How China’s ‘Big Fund’ is helping the country catch up in the global semiconductor race
Low-profile fund is leading national effort to catch up in global semiconductor industry by raising funds and backing semiconductor start-ups and research and development
The recent move by the US government to ban the sale of American technology to Chinese telecommunications equipment maker ZTE Corp has exposed the soft underbelly of China’s technological ambitions. At the centre of the technology gap is semiconductors, the integrated circuits that go into and power everything from smartphones to smart speakers to the most advanced super computers and driverless cars.
In light of the growing tensions between the US and China’s trade and economic relationship, China has sought to accelerate its efforts to gain self-sufficiency and parity in semiconductors. Back in 2014, the central government set up the China National Integrated Circuit Industry Investment Fund.
This fund is so low profile that it does not have its own website. But it is leading the national effort to catch up in the global semiconductor industry by raising funds and backing semiconductor start-ups and research and development. The goal: help China become self-sufficient in chips that are used by the country’s vast manufacturing supply chain.
China makes more than 90 per cent of the world’s smartphones, 65 per cent of personal computers and 67 per cent of smart televisions, according to estimates from Bernstein Research. But it has had to buy much of the chips that go into these devices from abroad. Annual chip imports by China have risen to more than US$200 billion since 2013 and reached US$260 billion last year.
Here are a few things to know about the state-backed investment entity known as the “Big Fund”:
1. What is the China Integrated Circuit Industry Investment Fund?
The Big Fund represents the Chinese government’s primary vehicle to develop the domestic semiconductor supply chain and become competitive with chip industry leader the US.
It was set up to invest in chip manufacturing, boost industrial production, and promote mergers and acquisitions, according to a statement dated October 14, 2014 on the website of the Ministry of Industry and Information Technology (MIIT). Wang Zhanpu, a former director of finance at the MIIT, has chaired the fund since its establishment.
The fund operates as a corporate entity under the MIIT and the Ministry of Finance. The China Development Bank Capital, China Tobacco, E-Town Capital, China Mobile, Guosheng Group, China Electronics Technology Group Corp, Beijing Unis Communications Technology Group and Sino IC Capital are among the pioneer batch of investors in the fund.
2. How big is the fund?
It raised 138.7 billion yuan (US$21.8 billion) in its first financing round in 2014, according to the MIIT.
The Ministry of Finance is the Big Fund’s largest stakeholder with a 36.74 per cent share. China Development Bank Capital has a 22.29 per cent share, followed by China Tobacco with an 11.14 per cent share, according to a filing by Shenzhen-listed Nantong Tongfu Microelectronics in February this year.

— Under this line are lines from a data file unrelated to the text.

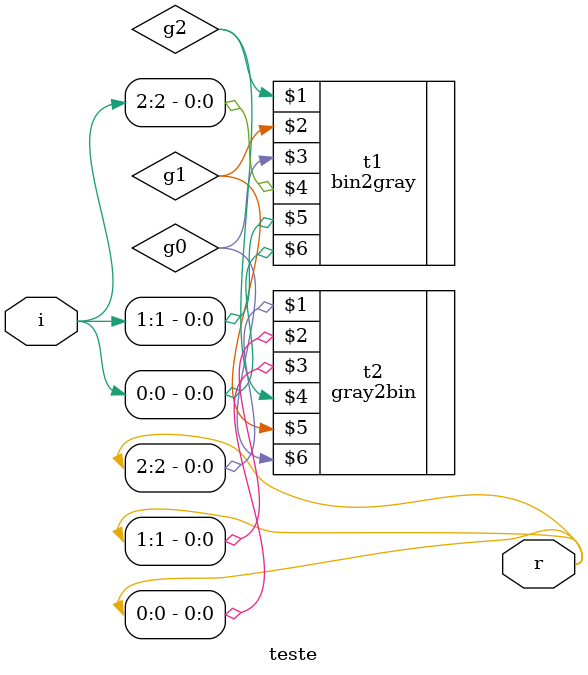
<source format=v>
`timescale 1 ns/100 ps

module teste(output [2:0]r, input [2:0]i);
	wire g2, g1, g0;
	bin2gray t1 (g2, g1, g0, i[2], i[1], i[0]);
	gray2bin t2 (r[2], r[1], r[0], g2, g1, g0);
endmodule
</source>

The fund became a minority investor in the company that same month.
3. Which government policies support the Big Fund?
China’s State Council published the “National Integrated Circuit Industry Development Guidelines” in June 2014, which marked the country’s official commitment to accelerate the development of the domestic semiconductor industry.
It set a near-term goal of growing annual domestic semiconductor revenue from 2015 to 2020, and become a global leader in all segments of the semiconductor supply chain by 2030.
Towards that end, the policy outlined the creation of an industry investment fund to drive semiconductor capacity and push forward a restructuring in the domestic chip industry.
In 2015, the central government introduced its “Made in China 2025” plan, in which semiconductors and related equipment are under the policy’s “new information technology” sector.
4. What are the Big Fund’s latest initiatives?
Amid calls for greater investment in “core technology” by Chinese technology companies, the fund is set to be more active than before, according to recent reports that cited unnamed sources.
The central government aims to raise as much as 200 billion yuan to invest in domestic chip companies and accelerate its ambition of building a world-class semiconductor industry, Bloomberg reported in March.
It said the new funding round will invest across the semiconductor supply chain, from design and manufacturing to chip testing and packaging, potentially benefiting domestic hi-tech players from Huawei Technologies and ZTE to Tsinghua Group.
The Big Fund, meanwhile, was separately closing in on a 120 billion yuan investment for a second fund to support the domestic chip sector, a Reuters report said. It said the second fund had been in the pipeline before recent US-China trade spat and the export ban against ZTE.
China, which is heavily dependent on semiconductor imports, accounted for more than 60 per cent of annual global chip sales, according to data from PwC. Semiconductors represent one of the top exports of the US, along with aircraft, refined oil and cars.